Тщетно трудится мудрый: он бессилен над злом жизни. Я, Екклесиаст, был царем над Израилем в Иерусалиме; и предал я сердце мое тому, чтобы исследовать и испытать мудростью все, что делается под небом: это тяжелое занятие дал Бог сынам человеческим, чтобы они упражнялись в нем. Видел я все дела, какие делаются под солнцем, и вот, все – суета и томление духа! Кривое не может сделаться прямым, и чего нет, того нельзя считать. Говорил я с сердцем моим так: вот, я возвеличился и приобрел мудрости больше всех, которые были прежде меня над Иерусалимом, и сердце мое видело много мудрости и знания. И предал я сердце мое тому, чтобы познать мудрость и познать безумие и глупость: узнал, что и это – томление духа (Еккл. 1, 12–17).
Где же разгадка этого всемирного горя, этого, по-видимому, совершенного отсутствия на земле правды? Или ее нет вовсе? Нет, она есть у Бога: Он приведет на суд, и все тайное, хорошо ли оно, или худо… И возвратится прах в землю, чем он и был; а дух возвратился к Богу, Который дал его (Еккл. 12, 14, 7). Но почему же на земле ее нет? Почему здесь она бессильна? Только это я нашел, – отвечает Екклесиаст, – что Бог сотворил человека правым, а люди пустились во многие помыслы (Еккл. 7, 29). Вот где корень зла – в нравственном бессилии человека. «Что толку в высоких чаяниях человека, если не от него зависит его жизнь, если он – игралище стихий внешних и страстей внутренних».

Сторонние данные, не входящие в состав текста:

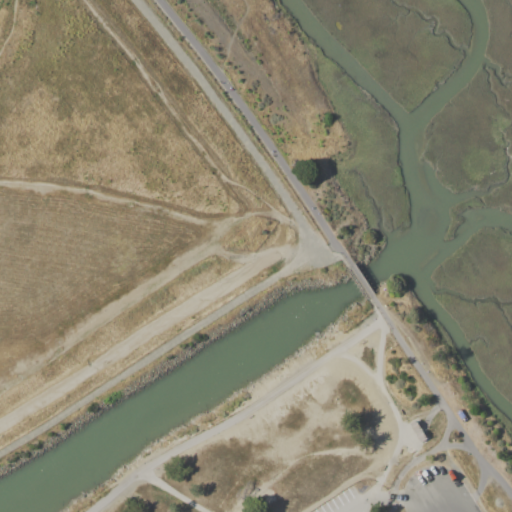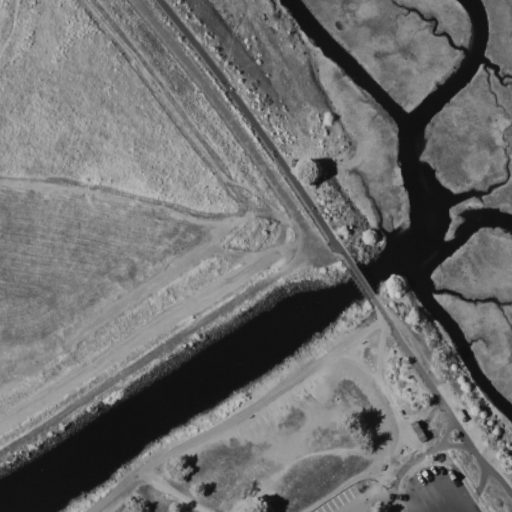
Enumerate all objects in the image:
road: (161, 91)
road: (256, 125)
park: (144, 202)
road: (137, 209)
road: (329, 253)
road: (295, 265)
road: (364, 282)
road: (358, 283)
road: (151, 286)
road: (380, 318)
road: (138, 336)
road: (359, 366)
road: (383, 390)
road: (442, 404)
road: (241, 419)
park: (321, 429)
road: (459, 450)
road: (314, 454)
road: (416, 456)
road: (419, 460)
road: (248, 475)
road: (393, 493)
road: (169, 494)
road: (474, 498)
road: (435, 506)
road: (443, 506)
road: (449, 506)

Пусть же научит нас автор нового идеала «жизни» тому, как бороться с присущим человеку злом внутренним. Вот он сам и его последователи, положим, противились разумным сознанием, удостоверились в том, что истинная жизнь заключается в мировом целом, что их личности – это призрак; но что им сделать со своею неизгладимою никакими теориями гордостью, тщеславием, сладострастием?
Автор не только не дает никаких жизненных средств для борьбы с греховностью нашей природы, но не может ее и объяснить. Если бы он и в этом пункте следовал излюбленному им германскому монизму, то последний присущее человеческой воле зло объясняет тоже как неизбежную стадию развития, как явление столь же естественное, сколь естественно выпадение зубов у детей и седина у стариков. Если муж зарезал жену, сын отравил отца, то это все лишь доказательства еще невысокой культуры этих людей – и только. Л. Толстой имеет пока еще слишком здравую натуру, чтобы она могла перенести подобные дикие объяснения, а потому он упоминает о сверхсильном в человеке зле, на которое прежде жаловался со страшными проклятиями, указывая на свое и общечеловеческое нравственное бессилие (письмо к Энгельгарду), а теперь, видно, хотя отчасти с ним примирился под влиянием Гартмана, но только отчасти, ибо еще недавно вновь заикнулся о некоей таинственной и необъяснимой силе зла. Но если с этим присущим нашей природе злом мириться, если считать его действительно присущим нам, по существу, естественным законом, а не падением, то к чему все эти рассуждения о жизни, о возрождении?